“Be patient toward all that is unsolved in your heart and try to love the questions themselves like locked rooms and like books that are written in a very foreign tongue. Do not now seek the answers, which cannot be given you because you would not be able to live them. And the point is, to live everything. Live the questions now. Perhaps you will find them gradually, without noticing it, and live along some distant day into the answer.” Rainier Maria Rilke
Some years ago this quote found its way into my notebook. It was part of a weekly reflection assignment, assigned to me in my Spiritual Leadership class while I was attending Portland State University. I came across it again, a couple of days ago as I was frantically looking through old journals for a certification I once received. I never found what I was looking for, and I don’t think I paid all too much attention to the quote as I browsed over it. A flicker of some curiosity and an appreciation once formed over the quote may have been there, but only momentarily before I kept on with my search.
The quote made its way into my view again today, this time as I was scrolling through On Being’s website. If you read my post from yesterday, I’ve been on a kick for as much On Being as I can get. My inner self has been deprived of regular nourishment, and everything I hear and read from that site is like the most quenching liquid I’ve ever drank from. With each syllable, my soul licks its lips satisfactory and begs for more. It makes me realize how desperately I need spiritual folk in my life, how longingly there is a cry inside myself for the sacred, how much farther I have to go to design a life and a practice for myself that will keep me grounded, aware, and present.
Ah, presence. What is that saying? …The present moment is a gift, that is why they call it the “present?” I often fail to take advantage of the gift of the present moment. Honestly, I don’t even know how often I can find full contentment in the moment I’m currently experiencing. There is always something there, the being who reacts according to my developed thought patterns, who doesn’t want to stay still. This is the underlying energy of anxiety: moving, churning, trying to flee and yet, there is no where to go. She is thinking, processing, analyzing. It doesn’t stop.
I noticed this explicitly as three very different subjects came at me simultaneously this morning. In one, I was anxious and excited, looking forward to a phone call about a job opportunity I knew I was perfect for, but still hesitant as it was yet to be set in stone. Another set of thoughts came at me with concern and sadness about a family member not feeling well, the weight of imagining life without this person. In the third, I was angry and bitter about an ongoing situation that had yet to be dealt with, but that has been slowly seeping ill feelings into the relationship of someone dear to me. This whirl wind of emotions surrounded me, switching from one to another so rapidly I might have well been spinning in circles.
I thought to myself, this is absolute insanity; I don’t think it needs to be like this.
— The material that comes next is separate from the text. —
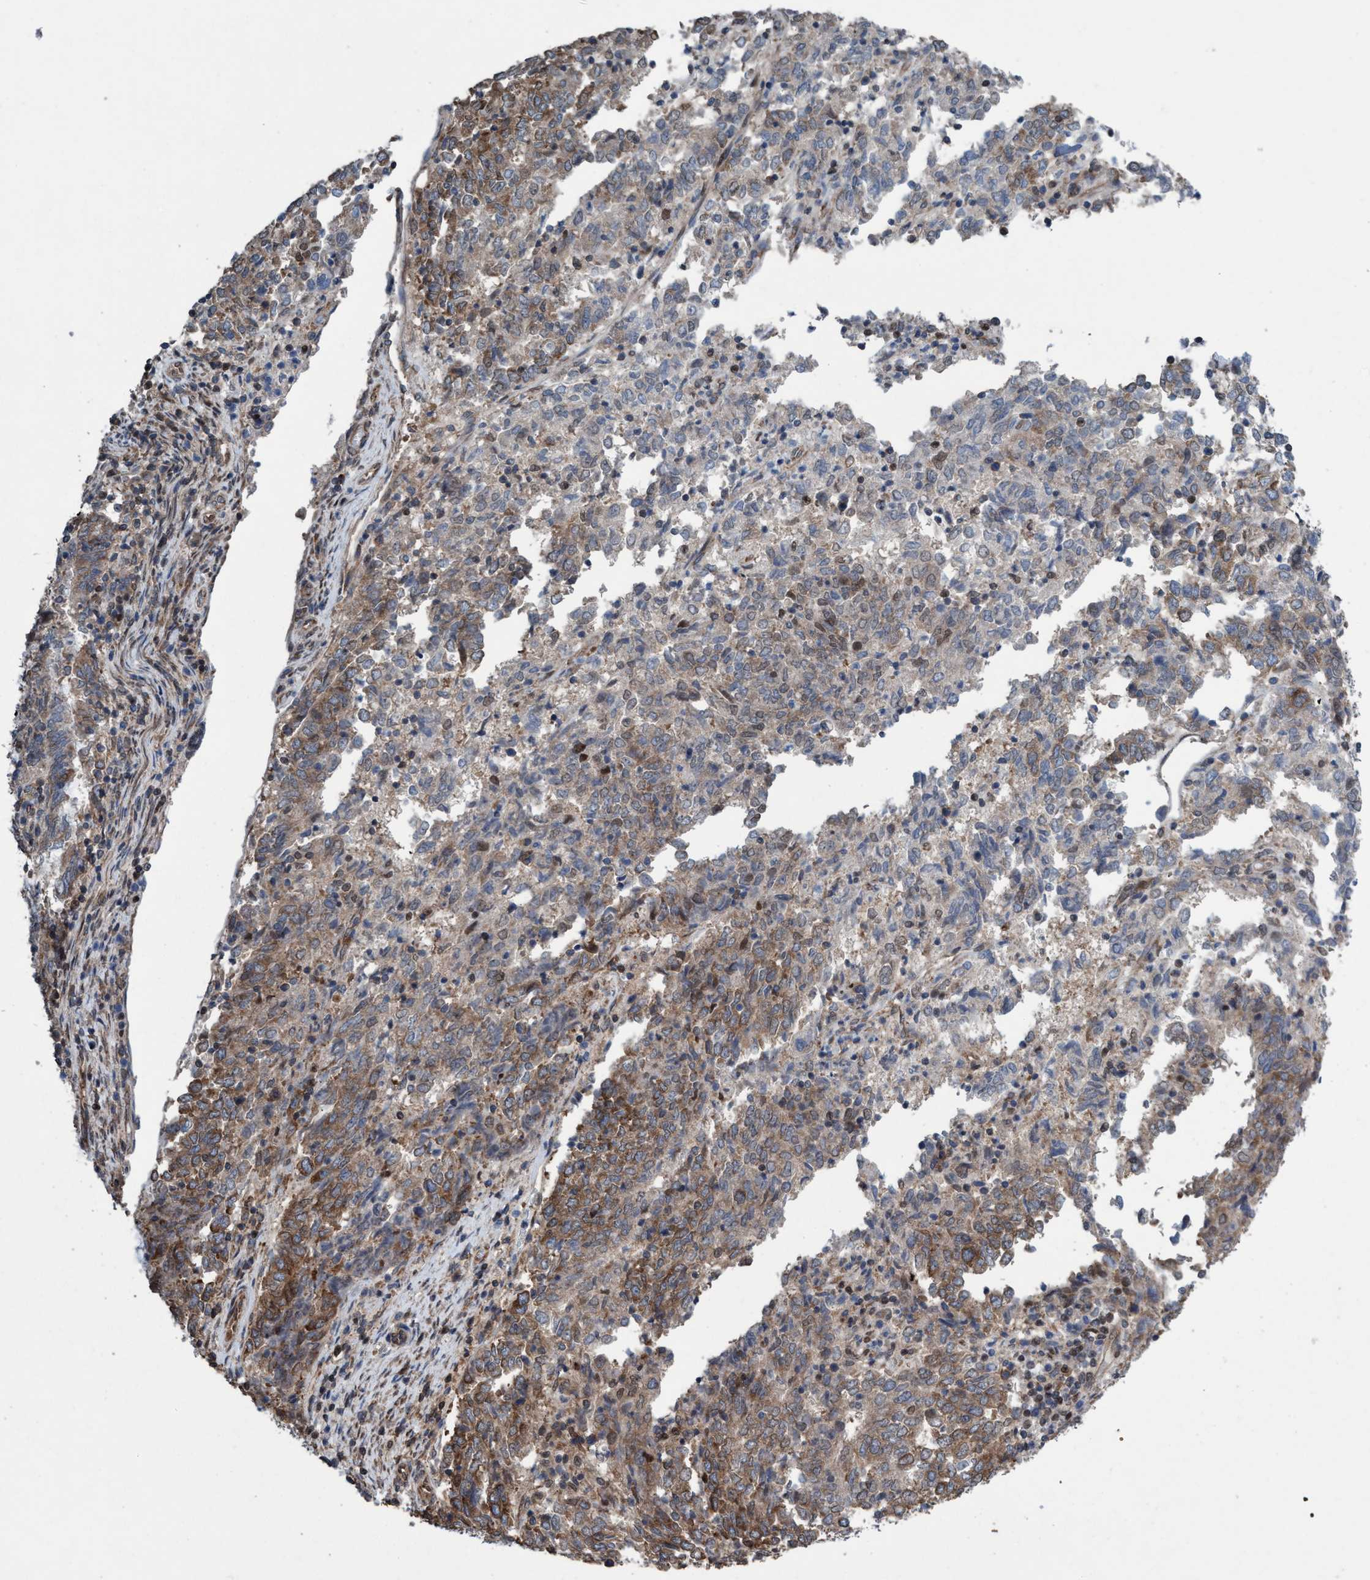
{"staining": {"intensity": "moderate", "quantity": "25%-75%", "location": "cytoplasmic/membranous"}, "tissue": "endometrial cancer", "cell_type": "Tumor cells", "image_type": "cancer", "snomed": [{"axis": "morphology", "description": "Adenocarcinoma, NOS"}, {"axis": "topography", "description": "Endometrium"}], "caption": "Tumor cells demonstrate medium levels of moderate cytoplasmic/membranous positivity in approximately 25%-75% of cells in human endometrial cancer. The staining was performed using DAB, with brown indicating positive protein expression. Nuclei are stained blue with hematoxylin.", "gene": "METAP2", "patient": {"sex": "female", "age": 80}}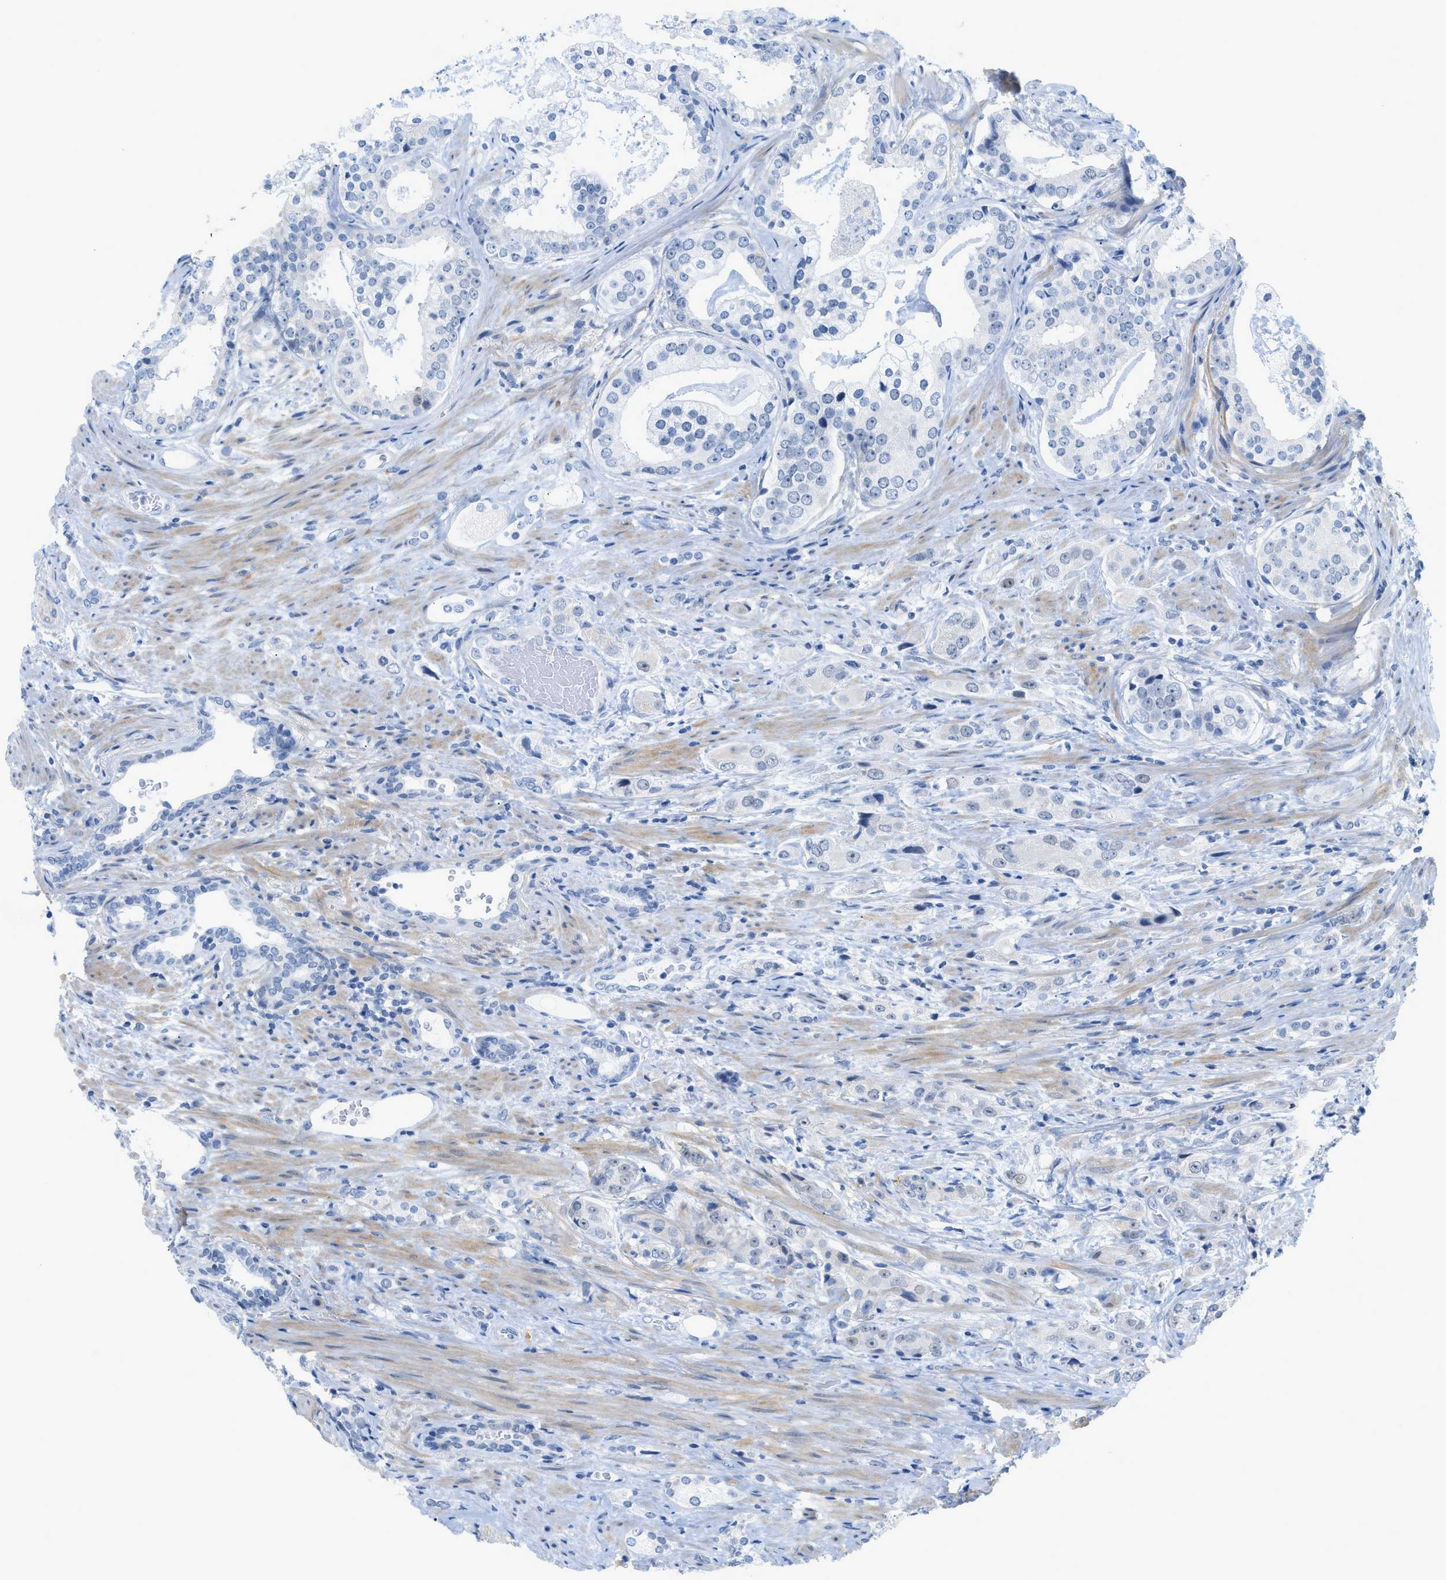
{"staining": {"intensity": "negative", "quantity": "none", "location": "none"}, "tissue": "prostate cancer", "cell_type": "Tumor cells", "image_type": "cancer", "snomed": [{"axis": "morphology", "description": "Adenocarcinoma, High grade"}, {"axis": "topography", "description": "Prostate"}], "caption": "An immunohistochemistry micrograph of prostate cancer (high-grade adenocarcinoma) is shown. There is no staining in tumor cells of prostate cancer (high-grade adenocarcinoma).", "gene": "HLTF", "patient": {"sex": "male", "age": 71}}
In fact, I know it doesn’t. I’ve spent enough time in the last ten years working with intentional practices to recognize when I’ve fallen out of alignment. How long I’ve been out of alignment? Hell, it might be years. But I do know it needs to change. In every moment we have the opportunity to be present and to make the most out of that particular place in time and space, to be conscious and to act rather than react. We have the ability to reprogram the days, months, year or decades of unconscious behavior and replace it with something substantial, something that is meaningful.
Now, to bring this full circle: In becoming conscious, I’ve been asking myself a whole lotta questions (again, the analyzing). What type of people are we supposed to surround ourselves with? If a situation isn’t bringing out our best selves, and we aren’t growing to our full potential there, do we move on and seek out better conditions? Do the other conditions actually even exist, or is it up to us to create meaning and growth in the circumstances we find ourselves in? What is the meaning of unconditional love, commitment, and dedication when it comes to people? When do we draw the line? When is it okay to be selfish or is it always best to be selfless? In standing up for truth, is it more important to go with the flow and focus on loving despite difference, or should we speak the hard words even if it makes those around us unhappy and not want to be around us? What if in our apparent differences, I realize I don’t want to be around them? That I want to keep searching for those who do resonate more with my inner being? So yeah, these are some of the questions I’ve been asking.
In the article I read, another Parker J. Palmer on Posing an Open and Generous Question, he states how the objective could be to pose better questions. I don’t know how I’m going to rephrase my questions just yet, but with more attention to the present moment I anticipate the clarity to begin developing these. As I continue to sift through these questions, I’ll also keep in mind this idea of loving these questions, and living them, with little regard to any actual answers as of yet. I don’t know when or if I’ll find all my answers, but that’s okay. It’s the mystery, it’s the dance of both my light and darkness. And where one begins and the other ends, I’m not sure.